Hierba mala (literally, ‘bad grass’), trepadora (‘creeper’), maleza (‘weed,’ but containing an element of ‘badness’ or ‘evil’), mala mujer (‘bad woman’), and even mala madre (‘bad mother’) are just some of the terms given in Spanish to these plants that reproduce in adverse conditions, that brave the elements, that sting the hands of those trying to pick and clear them out, and that leave their offspring proliferating all around.
Through the strength and robustness of her figures ―forces of nature that nothing can contain―, Hilda Palafox tames the pictorial space and invites us to look at it from another angle, where maternal impulses, for example, have nothing to do with gender and everything to do with the ties of love* and the possibility of creating.
Viviana Kuri
* There is a whole world in our gaze: the plant called mala madre in Spanish is also known as lazo de amor (‘love-knot’).
“With a sense of personal urgency, this set of pieces explores our concept of the body through allegories of its inevitable transformation. In the form of defragmented silhouettes and through the use of natural elements, shadows, and household objects suspended in timeless landscapes, life persists in growing, wild and vigorous, like the weeds springing up through the cracks in the asphalt.

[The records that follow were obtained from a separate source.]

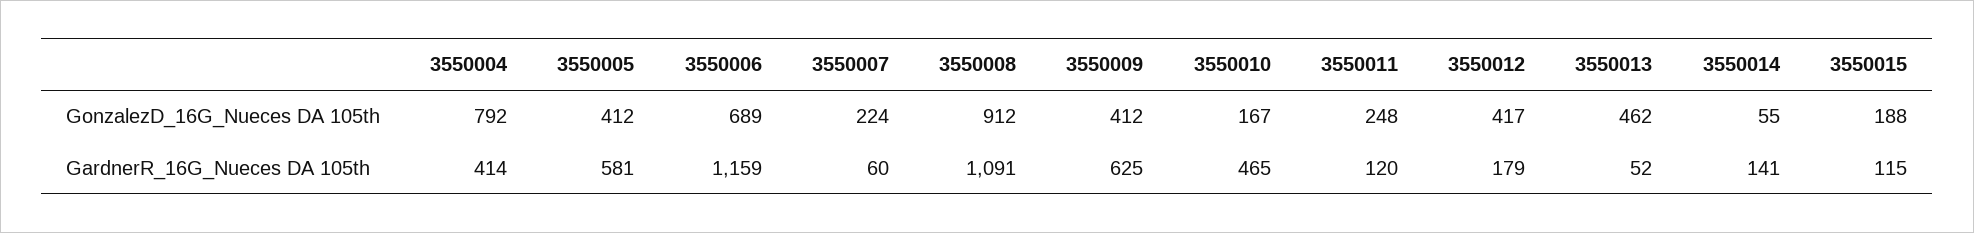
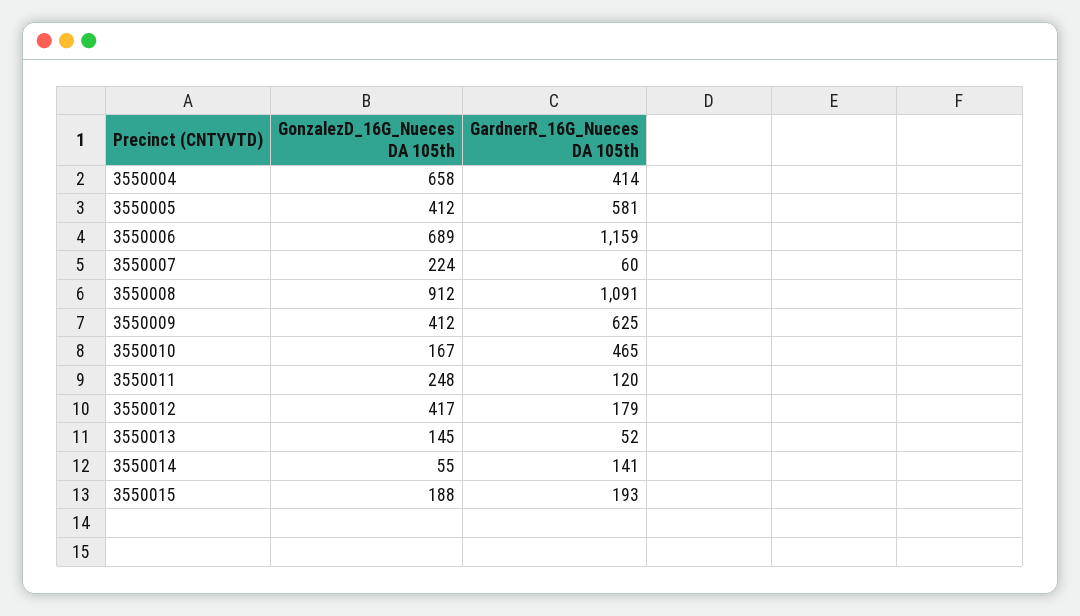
  {
    "3550004": {
-     "GonzalezD_16G_Nueces DA 105th": 792,
+     "GonzalezD_16G_Nueces DA 105th": 658,
      "GardnerR_16G_Nueces DA 105th": 414
    },
    "3550005": {
      "GonzalezD_16G_Nueces DA 105th": 412,
      "GardnerR_16G_Nueces DA 105th": 581
    },
    "3550006": {
      "GonzalezD_16G_Nueces DA 105th": 689,
      "GardnerR_16G_Nueces DA 105th": 1159
    },
    "3550007": {
      "GonzalezD_16G_Nueces DA 105th": 224,
      "GardnerR_16G_Nueces DA 105th": 60
    },
    "3550008": {
      "GonzalezD_16G_Nueces DA 105th": 912,
      "GardnerR_16G_Nueces DA 105th": 1091
    },
    "3550009": {
      "GonzalezD_16G_Nueces DA 105th": 412,
      "GardnerR_16G_Nueces DA 105th": 625
    },
    "3550010": {
      "GonzalezD_16G_Nueces DA 105th": 167,
      "GardnerR_16G_Nueces DA 105th": 465
    },
    "3550011": {
      "GonzalezD_16G_Nueces DA 105th": 248,
      "GardnerR_16G_Nueces DA 105th": 120
    },
    "3550012": {
      "GonzalezD_16G_Nueces DA 105th": 417,
      "GardnerR_16G_Nueces DA 105th": 179
    },
    "3550013": {
-     "GonzalezD_16G_Nueces DA 105th": 462,
+     "GonzalezD_16G_Nueces DA 105th": 145,
      "GardnerR_16G_Nueces DA 105th": 52
    },
    "3550014": {
      "GonzalezD_16G_Nueces DA 105th": 55,
      "GardnerR_16G_Nueces DA 105th": 141
    },
    "3550015": {
      "GonzalezD_16G_Nueces DA 105th": 188,
-     "GardnerR_16G_Nueces DA 105th": 115
+     "GardnerR_16G_Nueces DA 105th": 193
    }
  }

The notion of ‘weed,’ designated hierba mala or maleza in Spanish (both terms of feminine gender, like many other negative concepts, as if all that is perverse in the world had to do with femininity), evokes this rebellious spirit, these beings in control of themselves, who refuse to stay put, who freely expand and unfold, who strip off their gender subjectivity to embrace their own maturity and sexuality.”